Your goal:
Return every line of the entries below that contains the string "Christmas". Matching is case-sensitive.

Material provided:

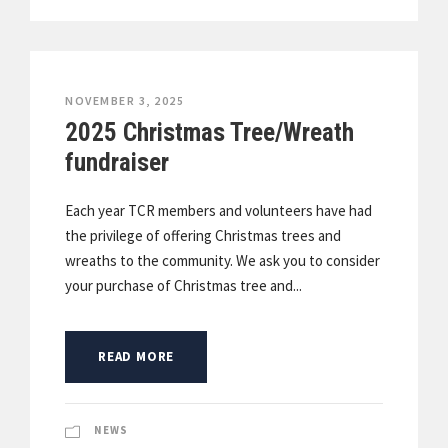
NOVEMBER 3, 2025
2025 Christmas Tree/Wreath
fundraiser
Each year TCR members and volunteers have had
the privilege of offering Christmas trees and
wreaths to the community. We ask you to consider
your purchase of Christmas tree and...
READ MORE
NEWS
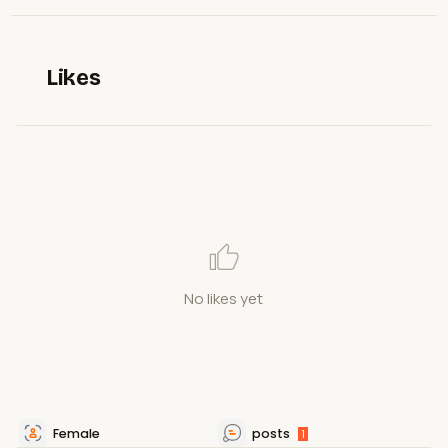
Likes
No likes yet
Female
posts
1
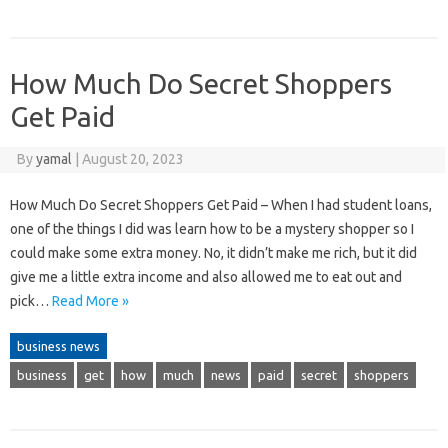
How Much Do Secret Shoppers
Get Paid
By
yamal
|
August 20, 2023
How Much Do Secret Shoppers Get Paid – When I had student loans,
one of the things I did was learn how to be a mystery shopper so I
could make some extra money. No, it didn’t make me rich, but it did
give me a little extra income and also allowed me to eat out and
pick…
Read More »
business news
business
get
how
much
news
paid
secret
shoppers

Finished exercise:
2025 Christmas Tree/Wreath
the privilege of offering Christmas trees and
your purchase of Christmas tree and...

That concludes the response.